Collection entries:
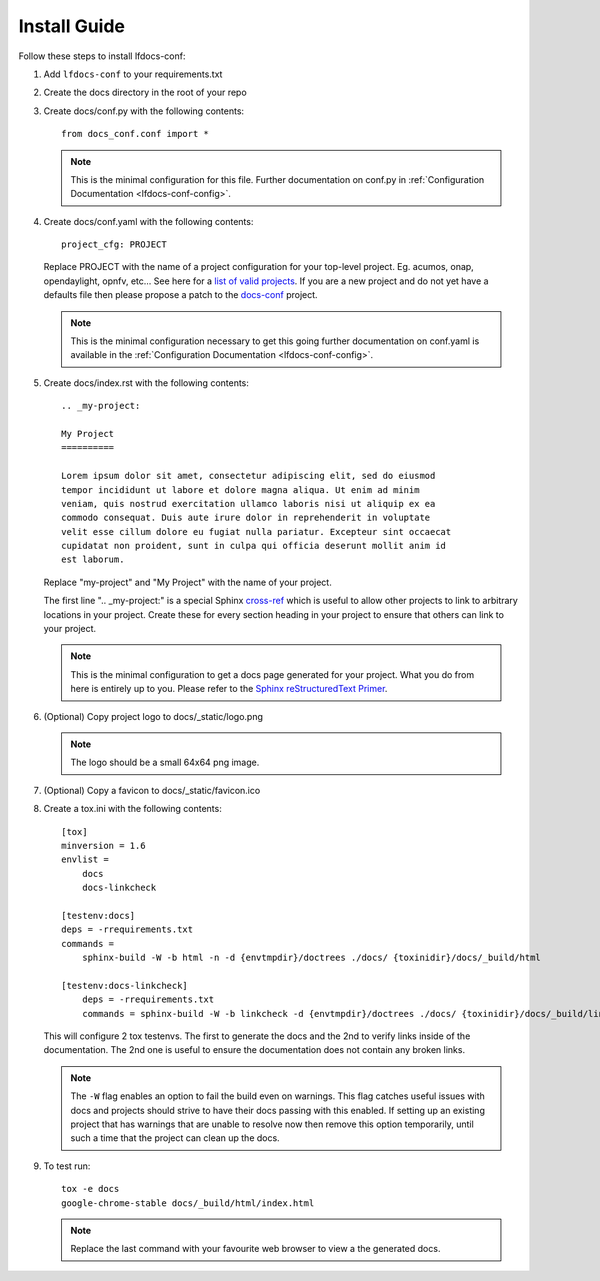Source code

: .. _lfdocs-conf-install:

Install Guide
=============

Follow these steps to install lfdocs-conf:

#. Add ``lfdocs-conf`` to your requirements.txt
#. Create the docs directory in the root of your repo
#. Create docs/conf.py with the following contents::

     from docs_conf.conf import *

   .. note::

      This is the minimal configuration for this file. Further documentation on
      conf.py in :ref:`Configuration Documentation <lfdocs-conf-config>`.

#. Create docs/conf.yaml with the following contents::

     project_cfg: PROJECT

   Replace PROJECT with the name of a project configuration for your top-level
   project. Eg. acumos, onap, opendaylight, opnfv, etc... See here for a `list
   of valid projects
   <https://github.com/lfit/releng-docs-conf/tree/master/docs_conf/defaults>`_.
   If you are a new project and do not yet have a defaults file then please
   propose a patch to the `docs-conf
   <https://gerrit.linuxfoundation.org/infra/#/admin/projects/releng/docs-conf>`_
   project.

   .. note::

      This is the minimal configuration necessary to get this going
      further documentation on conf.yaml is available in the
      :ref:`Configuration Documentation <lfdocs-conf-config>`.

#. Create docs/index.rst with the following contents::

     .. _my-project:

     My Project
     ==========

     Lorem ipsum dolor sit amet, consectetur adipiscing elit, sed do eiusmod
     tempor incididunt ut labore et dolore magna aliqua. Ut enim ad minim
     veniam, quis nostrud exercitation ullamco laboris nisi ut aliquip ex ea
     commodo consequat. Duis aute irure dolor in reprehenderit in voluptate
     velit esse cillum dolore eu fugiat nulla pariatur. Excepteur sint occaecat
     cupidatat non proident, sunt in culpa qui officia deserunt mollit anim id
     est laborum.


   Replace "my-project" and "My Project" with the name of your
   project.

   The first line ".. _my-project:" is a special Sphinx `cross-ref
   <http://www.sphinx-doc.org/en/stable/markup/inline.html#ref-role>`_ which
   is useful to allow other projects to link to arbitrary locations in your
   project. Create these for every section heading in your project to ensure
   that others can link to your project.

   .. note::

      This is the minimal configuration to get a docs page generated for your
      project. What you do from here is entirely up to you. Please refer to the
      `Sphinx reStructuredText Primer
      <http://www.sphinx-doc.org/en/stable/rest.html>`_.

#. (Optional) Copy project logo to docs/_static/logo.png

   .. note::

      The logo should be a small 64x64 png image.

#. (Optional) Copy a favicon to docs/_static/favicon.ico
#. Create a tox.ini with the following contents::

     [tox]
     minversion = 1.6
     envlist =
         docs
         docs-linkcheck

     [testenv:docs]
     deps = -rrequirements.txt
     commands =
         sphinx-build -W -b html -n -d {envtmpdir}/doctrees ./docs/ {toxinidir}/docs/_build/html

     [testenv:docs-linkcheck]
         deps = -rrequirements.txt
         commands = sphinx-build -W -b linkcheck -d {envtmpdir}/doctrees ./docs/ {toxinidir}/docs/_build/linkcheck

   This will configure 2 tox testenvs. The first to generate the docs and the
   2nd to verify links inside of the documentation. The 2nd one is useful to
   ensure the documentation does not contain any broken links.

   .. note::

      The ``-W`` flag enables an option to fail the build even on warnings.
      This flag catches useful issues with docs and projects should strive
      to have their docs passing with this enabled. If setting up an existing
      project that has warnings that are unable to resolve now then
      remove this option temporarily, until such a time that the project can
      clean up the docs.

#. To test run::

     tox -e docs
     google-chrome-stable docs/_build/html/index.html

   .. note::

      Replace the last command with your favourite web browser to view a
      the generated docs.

* * *

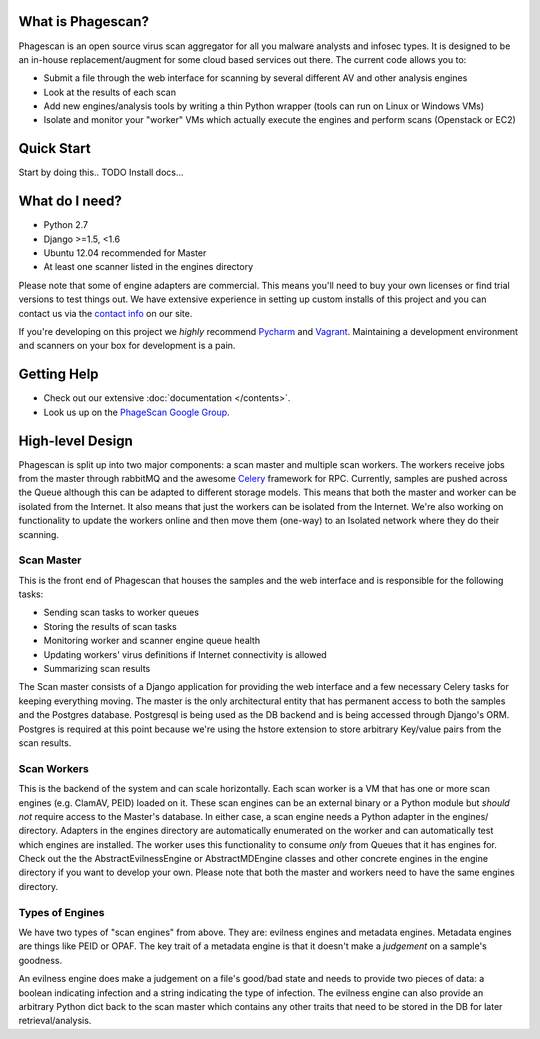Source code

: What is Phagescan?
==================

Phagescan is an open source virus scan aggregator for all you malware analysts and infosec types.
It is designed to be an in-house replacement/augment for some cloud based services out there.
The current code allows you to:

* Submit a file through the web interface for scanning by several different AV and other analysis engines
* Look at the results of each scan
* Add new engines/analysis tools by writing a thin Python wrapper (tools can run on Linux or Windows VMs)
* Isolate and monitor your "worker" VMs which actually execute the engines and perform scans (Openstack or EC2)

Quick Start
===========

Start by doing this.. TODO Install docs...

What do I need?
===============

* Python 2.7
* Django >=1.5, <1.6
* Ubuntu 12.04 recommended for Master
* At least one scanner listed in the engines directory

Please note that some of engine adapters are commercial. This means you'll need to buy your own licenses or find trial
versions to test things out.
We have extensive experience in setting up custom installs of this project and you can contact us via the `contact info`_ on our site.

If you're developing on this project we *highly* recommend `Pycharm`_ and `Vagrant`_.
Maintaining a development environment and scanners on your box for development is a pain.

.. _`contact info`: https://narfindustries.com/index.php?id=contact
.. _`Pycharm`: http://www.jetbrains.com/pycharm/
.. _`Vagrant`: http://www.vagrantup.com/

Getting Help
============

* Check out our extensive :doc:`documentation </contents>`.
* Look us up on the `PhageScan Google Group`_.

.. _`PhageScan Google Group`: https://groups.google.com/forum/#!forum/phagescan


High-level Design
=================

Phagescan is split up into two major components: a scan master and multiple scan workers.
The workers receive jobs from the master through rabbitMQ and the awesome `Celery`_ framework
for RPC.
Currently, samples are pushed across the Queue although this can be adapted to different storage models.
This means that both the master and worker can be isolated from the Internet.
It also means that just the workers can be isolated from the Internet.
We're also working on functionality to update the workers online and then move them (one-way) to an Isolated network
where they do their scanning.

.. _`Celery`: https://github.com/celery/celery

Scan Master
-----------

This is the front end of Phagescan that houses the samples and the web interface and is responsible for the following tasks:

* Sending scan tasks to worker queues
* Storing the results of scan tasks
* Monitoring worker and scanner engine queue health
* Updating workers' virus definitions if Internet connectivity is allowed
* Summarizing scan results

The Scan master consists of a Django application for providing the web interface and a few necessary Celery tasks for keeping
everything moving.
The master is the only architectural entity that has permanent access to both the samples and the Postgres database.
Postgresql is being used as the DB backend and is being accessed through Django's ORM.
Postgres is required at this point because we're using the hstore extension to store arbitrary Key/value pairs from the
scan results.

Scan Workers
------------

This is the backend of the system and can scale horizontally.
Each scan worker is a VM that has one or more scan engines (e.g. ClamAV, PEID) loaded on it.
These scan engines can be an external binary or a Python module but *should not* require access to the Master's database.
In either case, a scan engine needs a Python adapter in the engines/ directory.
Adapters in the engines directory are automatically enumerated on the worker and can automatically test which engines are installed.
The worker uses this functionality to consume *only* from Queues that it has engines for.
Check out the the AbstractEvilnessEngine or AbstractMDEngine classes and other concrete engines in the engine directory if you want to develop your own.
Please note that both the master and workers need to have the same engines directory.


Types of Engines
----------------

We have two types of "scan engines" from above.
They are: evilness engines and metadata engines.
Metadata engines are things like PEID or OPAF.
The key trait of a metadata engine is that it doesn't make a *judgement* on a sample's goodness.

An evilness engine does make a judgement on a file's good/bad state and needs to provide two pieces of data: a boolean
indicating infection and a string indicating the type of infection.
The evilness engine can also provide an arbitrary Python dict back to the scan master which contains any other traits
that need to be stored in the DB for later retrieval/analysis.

PROBLEM TO WORK ON:
An exact, complete copy of the lines above from the one with "tempor incididunt ut" through the one with "[testenv:docs]" is the whole answer.

ANSWER AREA:
     tempor incididunt ut labore et dolore magna aliqua. Ut enim ad minim
     veniam, quis nostrud exercitation ullamco laboris nisi ut aliquip ex ea
     commodo consequat. Duis aute irure dolor in reprehenderit in voluptate
     velit esse cillum dolore eu fugiat nulla pariatur. Excepteur sint occaecat
     cupidatat non proident, sunt in culpa qui officia deserunt mollit anim id
     est laborum.


   Replace "my-project" and "My Project" with the name of your
   project.

   The first line ".. _my-project:" is a special Sphinx `cross-ref
   <http://www.sphinx-doc.org/en/stable/markup/inline.html#ref-role>`_ which
   is useful to allow other projects to link to arbitrary locations in your
   project. Create these for every section heading in your project to ensure
   that others can link to your project.

   .. note::

      This is the minimal configuration to get a docs page generated for your
      project. What you do from here is entirely up to you. Please refer to the
      `Sphinx reStructuredText Primer
      <http://www.sphinx-doc.org/en/stable/rest.html>`_.

#. (Optional) Copy project logo to docs/_static/logo.png

   .. note::

      The logo should be a small 64x64 png image.

#. (Optional) Copy a favicon to docs/_static/favicon.ico
#. Create a tox.ini with the following contents::

     [tox]
     minversion = 1.6
     envlist =
         docs
         docs-linkcheck

     [testenv:docs]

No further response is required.